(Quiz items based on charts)
● ● ●

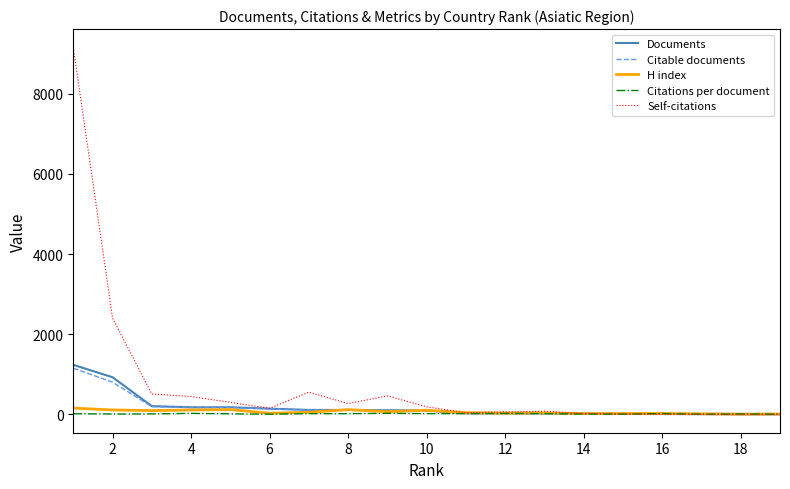

List the series in order of their peak value, lowest first.

Citations per document, H index, Citable documents, Documents, Self-citations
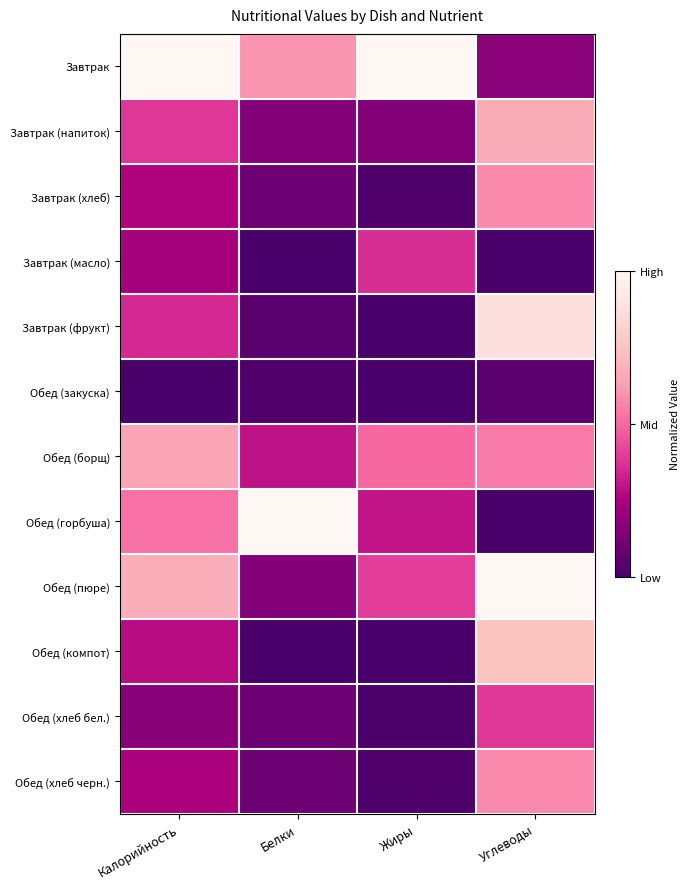

Reading left to right, transcribe all the data shown in this chart.

Завтрак: Калорийность=1.0	Белки=0.6	Жиры=1.0	Углеводы=0.2
Завтрак (напиток): Калорийность=0.4	Белки=0.1	Жиры=0.1	Углеводы=0.7
Завтрак (хлеб): Калорийность=0.3	Белки=0.1	Жиры=0.0	Углеводы=0.6
Завтрак (масло): Калорийность=0.2	Белки=0.0	Жиры=0.4	Углеводы=0.0
Завтрак (фрукт): Калорийность=0.3	Белки=0.0	Жиры=0.0	Углеводы=0.9
Обед (закуска): Калорийность=0.0	Белки=0.0	Жиры=0.0	Углеводы=0.0
Обед (борщ): Калорийность=0.6	Белки=0.3	Жиры=0.5	Углеводы=0.5
Обед (горбуша): Калорийность=0.5	Белки=1.0	Жиры=0.3	Углеводы=0.0
Обед (пюре): Калорийность=0.7	Белки=0.1	Жиры=0.4	Углеводы=1.0
Обед (компот): Калорийность=0.3	Белки=0.0	Жиры=0.0	Углеводы=0.8
Обед (хлеб бел.): Калорийность=0.2	Белки=0.1	Жиры=0.0	Углеводы=0.4
Обед (хлеб черн.): Калорийность=0.2	Белки=0.1	Жиры=0.0	Углеводы=0.6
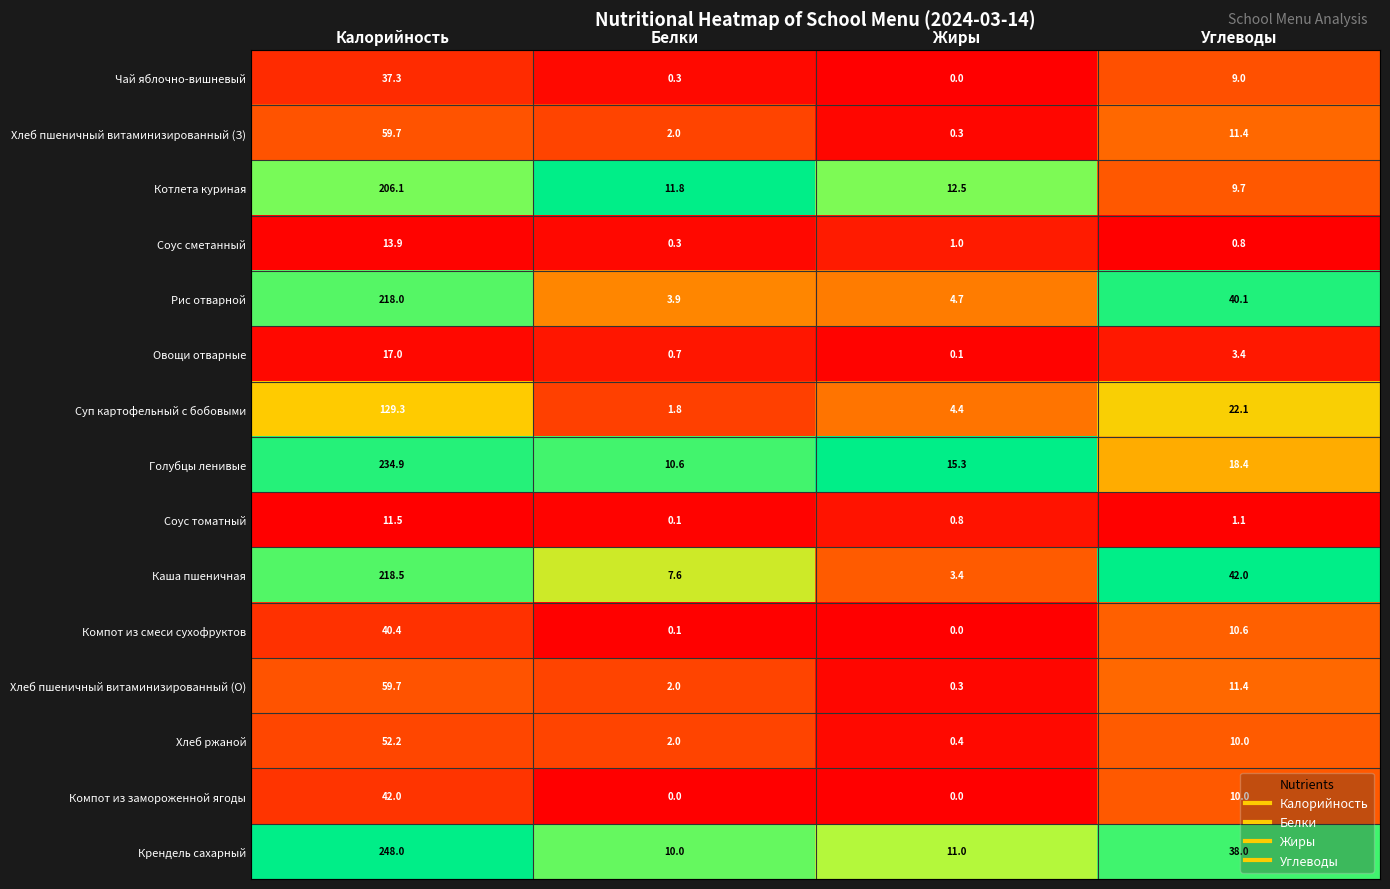

Is the value of Компот из смеси сухофруктов at Углеводы greater than the value of Овощи отварные at Белки?

Yes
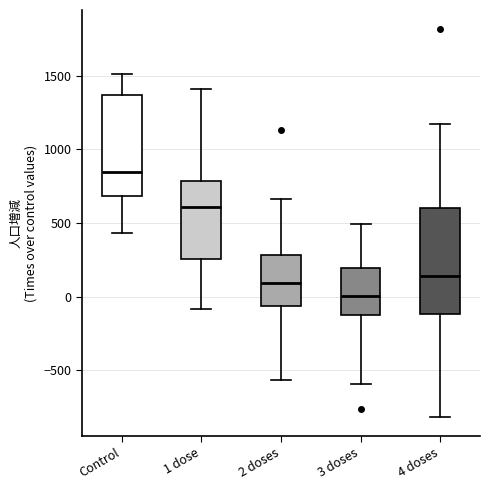

Which box's median line is the highest?

Control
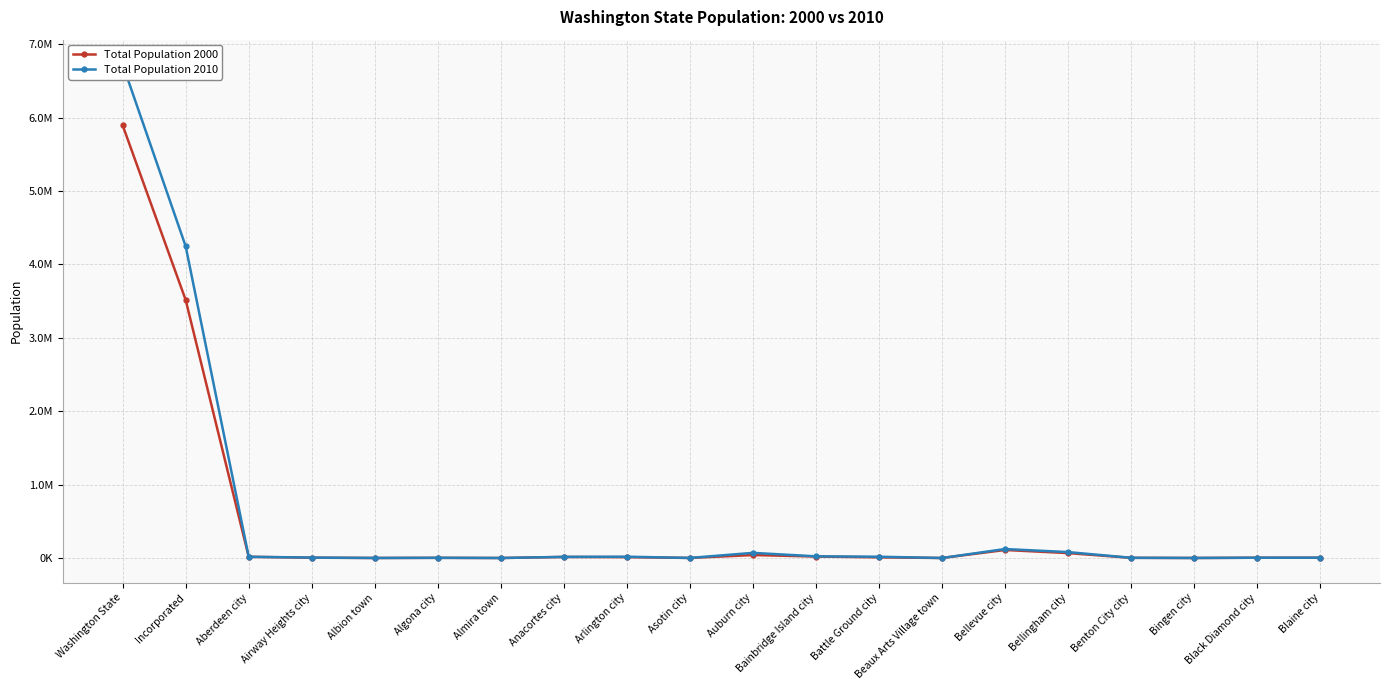

At which category does the chart reach its peak across all series?

Washington State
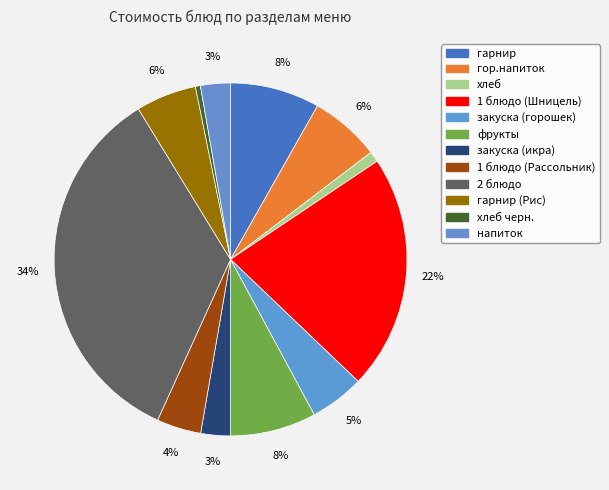

What is the largest slice in the pie chart?

2 блюдо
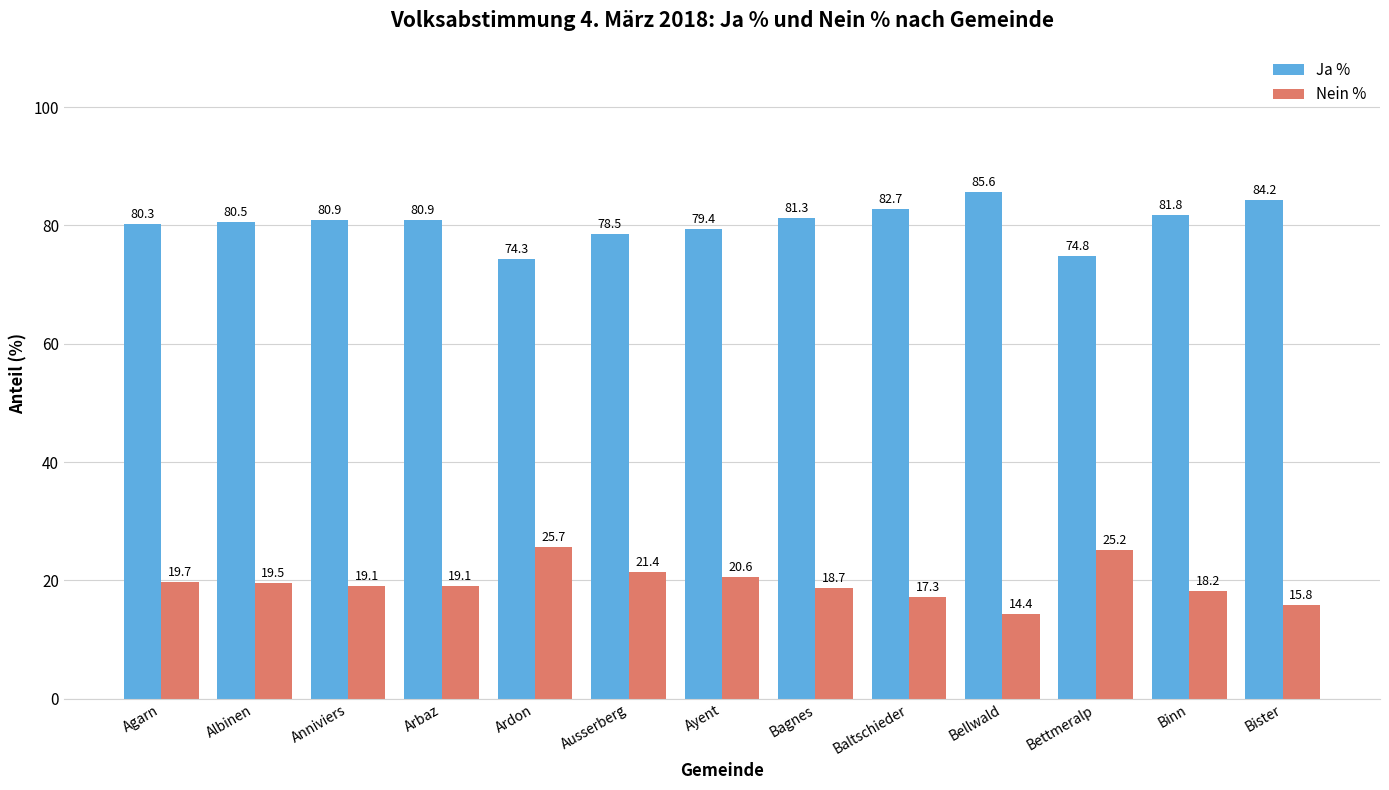

What is the total value across all series at Bagnes?

100.0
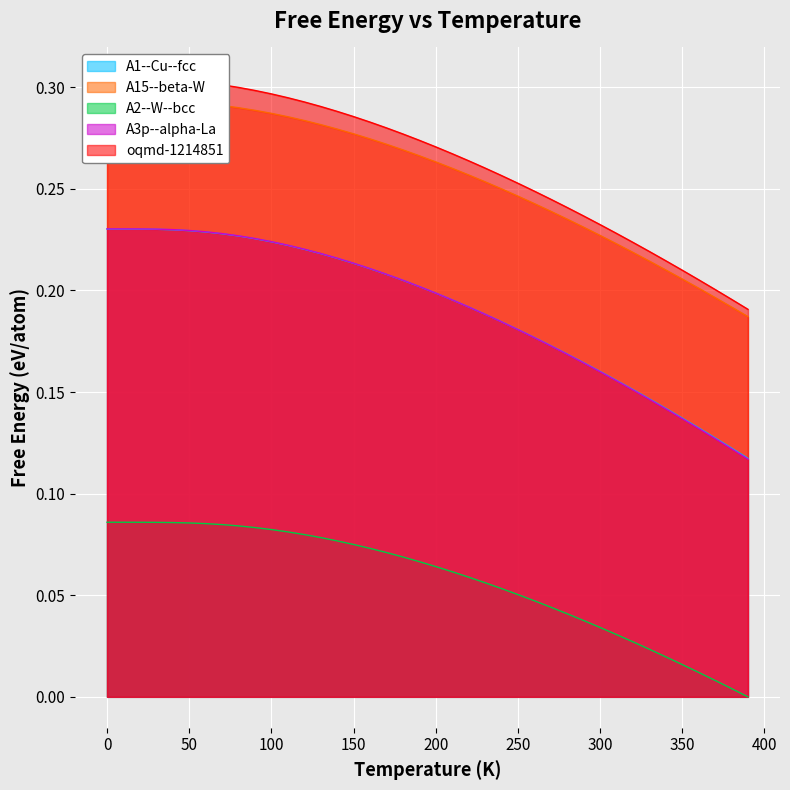

Which category has the highest value in the A3p--alpha-La series?

10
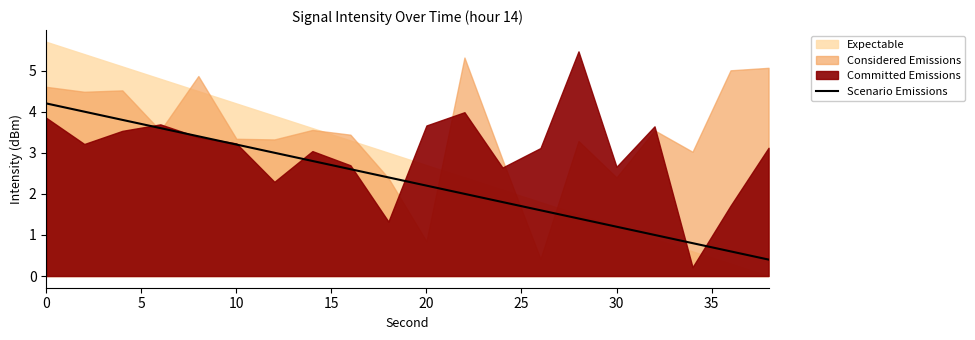

Is it true that Scenario Emissions equals 4.2 at 0?

True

● ● ●

▶ _How to complete this task_:
Retype every row above word for word, leaving out the pictures.

▶ _Solution to the problem_:
List the series in order of their peak value, lowest first.

Citations per document, H index, Citable documents, Documents, Self-citations

Reading left to right, transcribe all the data shown in this chart.

Завтрак: Калорийность=1.0	Белки=0.6	Жиры=1.0	Углеводы=0.2
Завтрак (напиток): Калорийность=0.4	Белки=0.1	Жиры=0.1	Углеводы=0.7
Завтрак (хлеб): Калорийность=0.3	Белки=0.1	Жиры=0.0	Углеводы=0.6
Завтрак (масло): Калорийность=0.2	Белки=0.0	Жиры=0.4	Углеводы=0.0
Завтрак (фрукт): Калорийность=0.3	Белки=0.0	Жиры=0.0	Углеводы=0.9
Обед (закуска): Калорийность=0.0	Белки=0.0	Жиры=0.0	Углеводы=0.0
Обед (борщ): Калорийность=0.6	Белки=0.3	Жиры=0.5	Углеводы=0.5
Обед (горбуша): Калорийность=0.5	Белки=1.0	Жиры=0.3	Углеводы=0.0
Обед (пюре): Калорийность=0.7	Белки=0.1	Жиры=0.4	Углеводы=1.0
Обед (компот): Калорийность=0.3	Белки=0.0	Жиры=0.0	Углеводы=0.8
Обед (хлеб бел.): Калорийность=0.2	Белки=0.1	Жиры=0.0	Углеводы=0.4
Обед (хлеб черн.): Калорийность=0.2	Белки=0.1	Жиры=0.0	Углеводы=0.6

Is the value of Компот из смеси сухофруктов at Углеводы greater than the value of Овощи отварные at Белки?

Yes

Which box's median line is the highest?

Control

At which category does the chart reach its peak across all series?

Washington State

What is the largest slice in the pie chart?

2 блюдо

What is the total value across all series at Bagnes?

100.0

Which category has the highest value in the A3p--alpha-La series?

10

Is it true that Scenario Emissions equals 4.2 at 0?

True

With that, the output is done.